The slide show was created in OpenOffice3.0, and saved in the open document presentation format. Open Office does give an option to save in Micro$oft's PowerPoint format also, but I chose not to use it. One handy feature is the ability to export your slideshow in PDF format - this means that basically any foreign computer you might land on at a public presentation will be able to display your show (obviously u can't have transitions between the pages when you show it as a PDF, but this is not so important). I don't know if MS can open .odp files (because i don't have it on any of my machines), but the last time i checked it cdn't even open OpenOffice's native format for text documents - .odt files, which is very lame. In 2005 I wrote my master's thesis using OO.Grazing the Digital Commons: artist-made softwares, politicised technologies and the creation of new generative realms can be downloaded from here. The file is 17Mb as it contains many images. It was about 55,000 words, half of which were end notes (i was thinking of the end notes as a form of hypertext and had more fun writing them than i did the thesis body), and I found that OO was very robust and could handle basically everything i wanted it to do. That's why i haven't been arsed to install MS Word - who needs it!
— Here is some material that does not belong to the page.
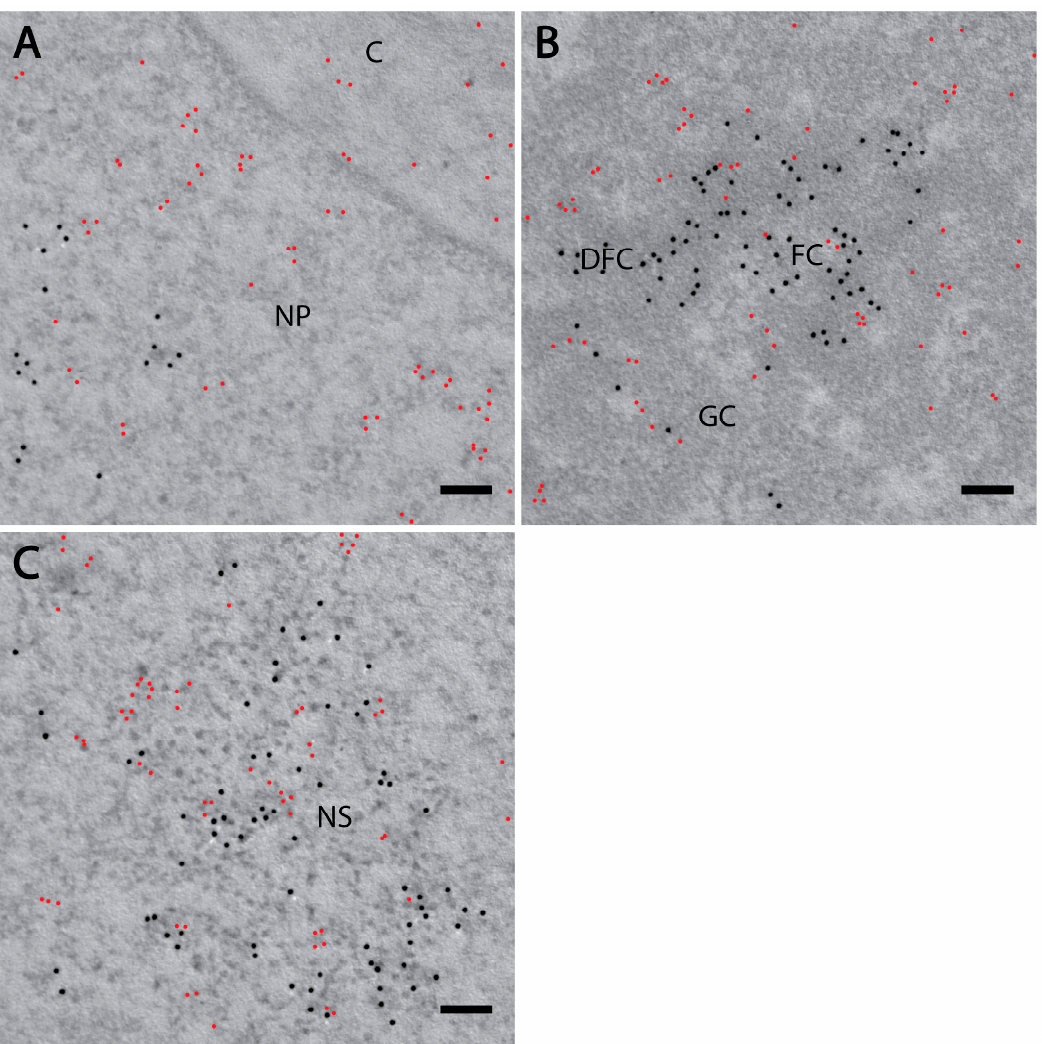
Figure 4. PI(4)P forms different foci than PI(4,5)P2. Electron microscopy showed the localisation of PI(4)P (red) and PI(4,5)P2 (black) are different in the nucleoplasm. Localisation of PI(4)P visualised with OSH1-PH domain and PI(4,5)P2 visualised with antibody ( A ) in the nucleoplasm and nuclear envelope, ( B ) in the nucleolus and ( C ) in the nuclear speckles. NP—nucleoplasm, C—cytoplasm, FC—fibrillar centre, DFC—dense fibrillar component, GC—granular component, NS—nuclear speckle. Scale bars: 500 nm.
Okay, the only thing that OO isn't great for right now for me is interfacing seamlessly with Dragon Naturally Speaking voice-text software. Dragon is an awesome software, and I wish I had discovered it much much earlier during my PhD research as i am a crap typist. Anyway, perhaps it was developed originally for military/spying purposes, because it is so powerful - you just speak/read at normal speed and it converts your words into digital print before your eyes. It is for PC platform only but the makers have sold the engine to Mac peeps and there is a mac equivalent now available. I wonder if there is something similar for Linux? the software aint cheap (in oz i think it costs about $900) but luckily for me a Mac friend of mine had mistakenly bought it from idiot sales peeps, and as it was useless for her mac, gifted it to me. I use it with OpenOffice, but it is slightly clunky and OO does not recognise all of the voice commands. It would be really great if an OO developer wrote some kind of patch and mebbe this will happen in time. Anyway, I still use it and just cludge my way around the cludges.